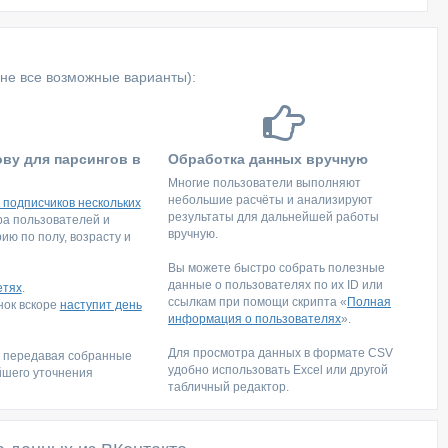
не все возможные варианты):
ову для парсингов в
Обработка данных вручную
Многие пользователи выполняют
небольшие расчёты и анализируют
 подписчиков нескольких
результаты для дальнейшей работы
тра пользователей и
вручную.
ю по полу, возрасту и
Вы можете быстро собрать полезные
данные о пользователях по их ID или
етях
.
ссылкам при помощи скрипта «
Полная
инок вскоре
наступит день
информация о пользователях
».
Для просмотра данных в формате CSV
, передавая собранные
удобно использовать Excel или другой
йшего уточнения
табличный редактор.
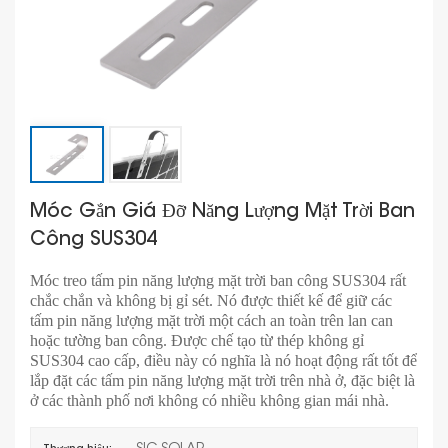
Móc Gắn Giá Đỡ Năng Lượng Mặt Trời Ban
Công SUS304
Móc treo tấm pin năng lượng mặt trời ban công SUS304 rất
chắc chắn và không bị gỉ sét. Nó được thiết kế để giữ các
tấm pin năng lượng mặt trời một cách an toàn trên lan can
hoặc tường ban công. Được chế tạo từ thép không gỉ
SUS304 cao cấp, điều này có nghĩa là nó hoạt động rất tốt để
lắp đặt các tấm pin năng lượng mặt trời trên nhà ở, đặc biệt là
ở các thành phố nơi không có nhiều không gian mái nhà.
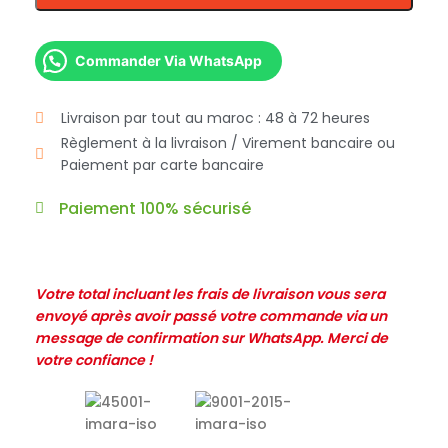
Commander Via WhatsApp
Livraison par tout au maroc : 48 à 72 heures
Règlement à la livraison / Virement bancaire ou
Paiement par carte bancaire
Paiement 100% sécurisé
Votre total incluant les frais de livraison vous sera
envoyé après avoir passé votre commande via un
message de confirmation sur WhatsApp. Merci de
votre confiance !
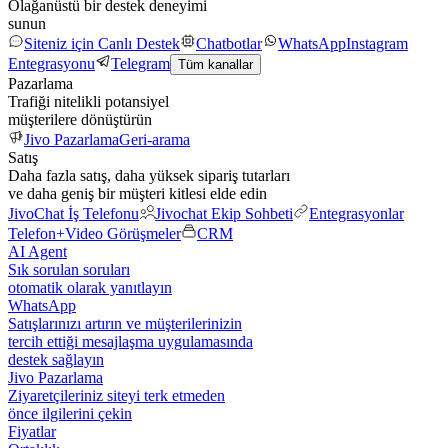
Olağanüstü bir destek deneyimi
sunun
Siteniz için Canlı Destek
Chatbotlar
WhatsApp
Instagram
Entegrasyonu
Telegram
Tüm kanallar
Pazarlama
Trafiği nitelikli potansiyel
müşterilere dönüştürün
Jivo Pazarlama
Geri-arama
Satış
Daha fazla satış, daha yüksek sipariş tutarları
ve daha geniş bir müşteri kitlesi elde edin
JivoChat İş Telefonu
Jivochat Ekip Sohbeti
Entegrasyonlar
Telefon+
Video Görüşmeler
CRM
AI Agent
Sık sorulan soruları
otomatik olarak yanıtlayın
WhatsApp
Satışlarınızı artırın ve müşterilerinizin
tercih ettiği mesajlaşma uygulamasında
destek sağlayın
Jivo Pazarlama
Ziyaretçileriniz siteyi terk etmeden
önce ilgilerini çekin
Fiyatlar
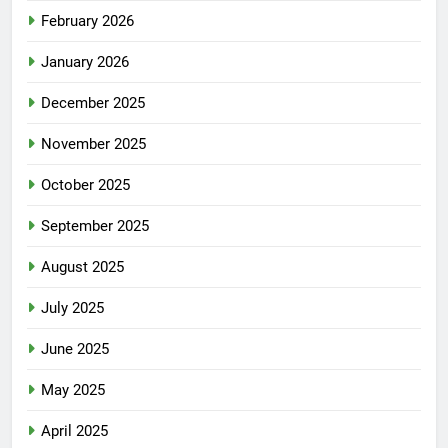
February 2026
January 2026
December 2025
November 2025
October 2025
September 2025
August 2025
July 2025
June 2025
May 2025
April 2025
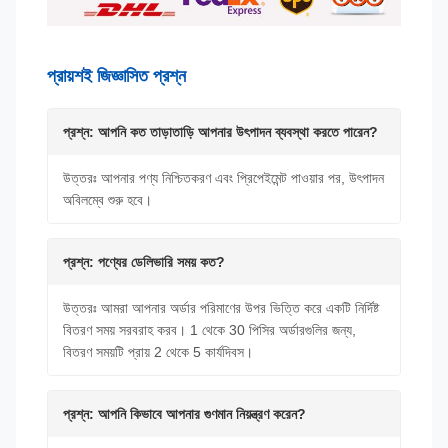
প্রায়শই জিজ্ঞাসিত প্রশ্ন
প্রশ্ন: আপনি কত তাড়াতাড়ি আপনার উৎপাদন ব্যবস্থা করতে পারেন?
উত্তরঃ আপনার পণ্য নিশ্চিতকরণ এবং প্রিপেইমেন্ট পাওয়ার পর, উৎপাদন
অবিলম্বে শুরু হবে।
প্রশ্ন: পণ্যের ডেলিভারি সময় কত?
উত্তরঃ আমরা আপনার অর্ডার পরিমাণের উপর ভিত্তি করে একটি নির্দিষ্ট
বিতরণ সময় সরবরাহ করব। 1 থেকে 30 পিসির অর্ডারগুলির জন্য,
বিতরণ সময়টি প্রায় 2 থেকে 5 কার্যদিবস।
প্রশ্ন: আপনি কিভাবে আপনার গুণমান নিয়ন্ত্রণ করেন?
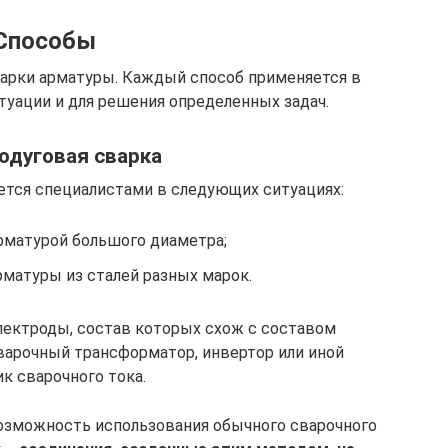
Способы
арки арматуры. Каждый способ применяется в
туации и для решения определенных задач.
одуговая сварка
ется специалистами в следующих ситуациях:
арматурой большого диаметра;
рматуры из сталей разных марок.
лектроды, состав которых схож с составом
варочный трансформатор, инвертор или иной
к сварочного тока.
озможность использования обычного сварочного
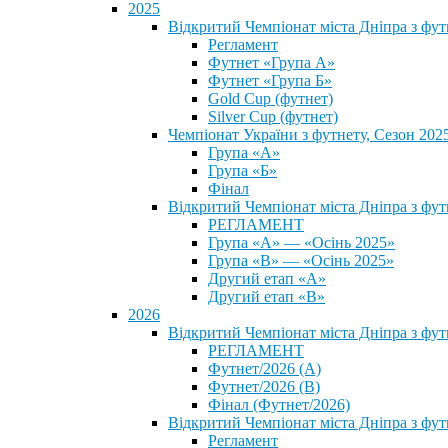
2025
Відкритий Чемпіонат міста Дніпра з фу
Регламент
Футнет «Група А»
Футнет «Група Б»
Gold Cup (футнет)
Silver Cup (футнет)
Чемпіонат України з футнету, Сезон 202
Група «А»
Група «Б»
Фінал
Відкритий Чемпіонат міста Дніпра з фут
РЕГЛАМЕНТ
Група «А» — «Осінь 2025»
Група «В» — «Осінь 2025»
Другий етап «А»
Другий етап «В»
2026
Відкритий Чемпіонат міста Дніпра з фу
РЕГЛАМЕНТ
Футнет/2026 (А)
Футнет/2026 (В)
Фінал (Футнет/2026)
Відкритий Чемпіонат міста Дніпра з фу
Регламент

_WHAT THE TASK ASKS_
Select and copy each line from the data that includes the word "Група".

_WRITTEN RESPONSE_
Футнет «Група А»
Футнет «Група Б»
Група «А»
Група «Б»
Група «А» — «Осінь 2025»
Група «В» — «Осінь 2025»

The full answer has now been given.